I take a large gulp of wine.
‘Are you okay?’ Asha asks.
‘Yeah, you know,’ I sigh. ‘Just fighting with Ed about the whole video thing.’
‘Want to talk about it?’
Yeah sure, I think, more chat about my sex tape side gig. My terror of the future. Being ashamed of myself, every second. Not being able to look my dad in the eye any more. Drifting from my sister. Career in ruins. My crumbling marriage.
Too much. Too awful.
‘No,’ I say, and then I think I sounded a little snippy.
But I was desperate to talk and then I was sick of talking and that’s just how it is.
‘Well if you ever do, I’m here,’ she says quietly, sipping her water. I don’t think she looks annoyed.

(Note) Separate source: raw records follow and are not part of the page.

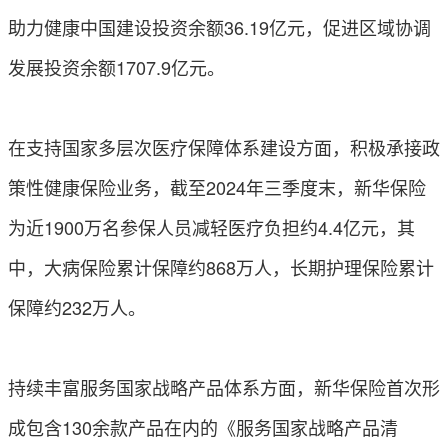
助力健康中国建设投资余额36.19亿元，促进区域协调
发展投资余额1707.9亿元。
在支持国家多层次医疗保障体系建设方面，积极承接政
策性健康保险业务，截至2024年三季度末，新华保险
为近1900万名参保人员减轻医疗负担约4.4亿元，其
中，大病保险累计保障约868万人，长期护理保险累计
保障约232万人。
持续丰富服务国家战略产品体系方面，新华保险首次形
成包含130余款产品在内的《服务国家战略产品清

I nod, down the rest of my house red and flee.
And it’s on the walk home that I check my phone.
It’s not a surprise but that doesn’t mean it doesn’t puncture me in the lungs, pummel me in the gut.
It’s what I’ve feared.
Through all of this – which it strikes me now may just have been a warm-up – it’s what I’ve feared the most.
‘So you’ve quit your job as an infuencer?’ it says. ‘Not planning to go back to the job you used to do back in the day, are you? That’s what everyone will find out next. Unless you leave him alone.’
I stand in the street, next to a tree, as a dog runs past me and children shriek and thwack footballs in the playground of a nearby school and I feel my whole body tremble and reality and normal life drift, drift, drift further away.
I knew it was coming. Knew Mitch, Ollie and me was just the starting move.
That if somebody really wanted to wipe out my life – maybe not the breath but the joy, the pride, the self-worth – this is where they would go. It’s the picture that keeps me awake. Short skirts, long nights. The penthouse.
One part is confusing though: leave who alone? It sounds as though I’m supposed to know but I’m blank. Joseph? Ollie?
I am about to reply but I know I can’t.
I email Jonathan instead, as I’ve been told to do whenever anything happens.
Firstly, I say. This part of things must remain completely confidential from my husband. But there is something new.
And then I fill him in. On the truly murkiest part of my past, the one there is no way Ed would stick around if he knew about. The one I have to bury, if I have any chance of keeping this life, of still being respectable Scarlett, of not falling apart entirely.